• _Set of tasks_:
**A.** From the New Action caucus update, list each voter category for which a UFC vote percentage is reported, together with that percentage.
**B.** According to the New Action caucus update, how many High School Executive Board members does UFC have?
**C.** Transcribe the New Action caucus update word for word from "1. A resolution" to "for in-service members.".

• _Passage provided_:
+-------+
The New Action UFT caucus, as a member of United for Change coalition (UFC), would like to take this opportunity to thank you for your support in last spring’s UFT election. UFC received 42 % of the Active Teacher vote, 32% of the Functional vote, 30 % of the Retiree vote, 43.83 % of the Middle School vote and 55.87% of the High School vote. Our 7 High School Executive Board members have been working the first half of the school year for all members and divisions. Two of our resolutions have received bi-partisan support, while the majority have been shut down by our union bureaucracy. It is worth visiting Newaction.org to read the full informal minutes of UFT Executive Board meetings to get a sense of how hard New Action and other UFC members are working to represent us at the executive board. However, for your convenience some of that work is summarized below. We have put forth the following:

  1. A resolution to preserve our medical benefits for both active and retired members. This resolution, unsurprisingly, was defeated by Unity Caucus, i.e. the UFT leadership. As most of us know, the Mayor and UFT leadership are thus far unsuccessfully lobbying the City Council to do away with 12-126, a statute designed to protect health care for all City employees/retirees. That goal directly contradicts the mission of New Action, who is working behind the scenes to try and preserve traditional Medicare as well as high quality premium-free healthcare for in-service members.
+-------+
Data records
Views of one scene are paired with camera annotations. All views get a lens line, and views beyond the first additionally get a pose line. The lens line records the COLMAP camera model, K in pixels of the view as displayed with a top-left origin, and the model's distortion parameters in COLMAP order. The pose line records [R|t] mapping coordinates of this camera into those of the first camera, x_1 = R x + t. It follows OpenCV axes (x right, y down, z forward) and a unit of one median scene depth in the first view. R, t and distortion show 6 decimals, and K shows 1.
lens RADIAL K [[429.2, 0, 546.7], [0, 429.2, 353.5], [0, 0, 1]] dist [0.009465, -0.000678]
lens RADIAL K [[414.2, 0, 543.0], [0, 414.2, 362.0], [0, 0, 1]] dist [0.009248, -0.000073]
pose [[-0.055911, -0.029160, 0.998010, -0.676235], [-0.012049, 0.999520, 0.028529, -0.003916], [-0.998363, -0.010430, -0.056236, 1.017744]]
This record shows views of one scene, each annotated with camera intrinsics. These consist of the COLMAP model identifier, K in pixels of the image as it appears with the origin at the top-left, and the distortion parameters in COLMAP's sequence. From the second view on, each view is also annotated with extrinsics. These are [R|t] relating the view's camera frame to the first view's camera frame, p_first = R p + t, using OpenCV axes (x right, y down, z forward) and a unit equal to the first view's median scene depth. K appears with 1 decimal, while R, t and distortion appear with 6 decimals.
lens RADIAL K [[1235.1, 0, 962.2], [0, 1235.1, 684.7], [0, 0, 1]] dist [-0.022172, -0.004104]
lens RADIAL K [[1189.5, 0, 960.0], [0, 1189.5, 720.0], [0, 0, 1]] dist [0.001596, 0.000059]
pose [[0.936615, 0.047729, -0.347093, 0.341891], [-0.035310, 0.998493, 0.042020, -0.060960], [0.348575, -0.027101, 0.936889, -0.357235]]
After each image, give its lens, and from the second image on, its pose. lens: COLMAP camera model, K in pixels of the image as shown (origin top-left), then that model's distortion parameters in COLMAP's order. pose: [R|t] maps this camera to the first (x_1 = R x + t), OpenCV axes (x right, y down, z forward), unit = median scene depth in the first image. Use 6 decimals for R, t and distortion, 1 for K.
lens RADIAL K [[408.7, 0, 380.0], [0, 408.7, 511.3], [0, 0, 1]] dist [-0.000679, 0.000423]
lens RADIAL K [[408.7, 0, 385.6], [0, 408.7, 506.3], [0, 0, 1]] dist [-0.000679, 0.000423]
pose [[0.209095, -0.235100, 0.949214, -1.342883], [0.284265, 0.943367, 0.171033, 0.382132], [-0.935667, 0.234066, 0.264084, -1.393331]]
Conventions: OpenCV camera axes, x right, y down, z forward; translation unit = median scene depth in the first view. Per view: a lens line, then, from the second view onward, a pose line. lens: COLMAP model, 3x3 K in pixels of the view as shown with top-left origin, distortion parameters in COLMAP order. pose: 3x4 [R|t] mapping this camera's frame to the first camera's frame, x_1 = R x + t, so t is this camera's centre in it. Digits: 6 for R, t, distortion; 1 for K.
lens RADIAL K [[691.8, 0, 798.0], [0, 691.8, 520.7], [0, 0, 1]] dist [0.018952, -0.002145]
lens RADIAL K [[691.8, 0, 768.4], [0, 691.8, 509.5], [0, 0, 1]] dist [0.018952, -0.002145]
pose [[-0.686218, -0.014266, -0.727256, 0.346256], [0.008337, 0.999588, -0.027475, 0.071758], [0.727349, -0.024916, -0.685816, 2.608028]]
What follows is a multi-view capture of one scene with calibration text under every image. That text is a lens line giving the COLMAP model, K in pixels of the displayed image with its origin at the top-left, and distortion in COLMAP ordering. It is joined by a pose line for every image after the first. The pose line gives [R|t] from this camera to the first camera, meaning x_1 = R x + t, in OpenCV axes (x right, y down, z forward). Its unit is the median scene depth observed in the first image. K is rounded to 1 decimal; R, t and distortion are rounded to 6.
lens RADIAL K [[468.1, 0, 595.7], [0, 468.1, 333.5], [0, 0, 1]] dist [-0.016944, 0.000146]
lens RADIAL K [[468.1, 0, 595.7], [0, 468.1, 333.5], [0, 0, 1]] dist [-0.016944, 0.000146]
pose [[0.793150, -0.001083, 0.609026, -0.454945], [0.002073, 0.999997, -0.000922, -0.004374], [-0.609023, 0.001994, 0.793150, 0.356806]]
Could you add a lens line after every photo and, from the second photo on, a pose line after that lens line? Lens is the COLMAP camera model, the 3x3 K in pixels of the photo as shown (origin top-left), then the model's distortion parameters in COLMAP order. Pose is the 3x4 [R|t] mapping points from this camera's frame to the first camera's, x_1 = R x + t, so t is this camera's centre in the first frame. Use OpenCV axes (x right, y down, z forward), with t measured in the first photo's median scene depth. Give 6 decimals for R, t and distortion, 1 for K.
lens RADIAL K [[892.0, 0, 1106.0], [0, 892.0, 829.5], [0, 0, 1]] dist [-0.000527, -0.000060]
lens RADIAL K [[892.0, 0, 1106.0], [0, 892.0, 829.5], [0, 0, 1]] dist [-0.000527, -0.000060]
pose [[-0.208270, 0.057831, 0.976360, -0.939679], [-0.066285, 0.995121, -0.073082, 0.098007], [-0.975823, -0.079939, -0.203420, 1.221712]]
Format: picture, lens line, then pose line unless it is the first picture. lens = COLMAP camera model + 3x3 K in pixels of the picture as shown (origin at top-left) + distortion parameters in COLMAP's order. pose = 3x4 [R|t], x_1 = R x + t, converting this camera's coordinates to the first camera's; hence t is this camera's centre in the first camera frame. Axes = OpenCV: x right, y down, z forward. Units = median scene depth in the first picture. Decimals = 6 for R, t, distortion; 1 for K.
+-------+
• _Numbered responses_:
**A.**
Active Teacher: 42%
Functional: 32%
Retiree: 30%
Middle School: 43.83%
High School: 55.87%

**B.** Seven.

**C.**
1. A resolution to preserve our medical benefits for both active and retired members. This resolution, unsurprisingly, was defeated by Unity Caucus, i.e. the UFT leadership. As most of us know, the Mayor and UFT leadership are thus far unsuccessfully lobbying the City Council to do away with 12-126, a statute designed to protect health care for all City employees/retirees. That goal directly contradicts the mission of New Action, who is working behind the scenes to try and preserve traditional Medicare as well as high quality premium-free healthcare for in-service members.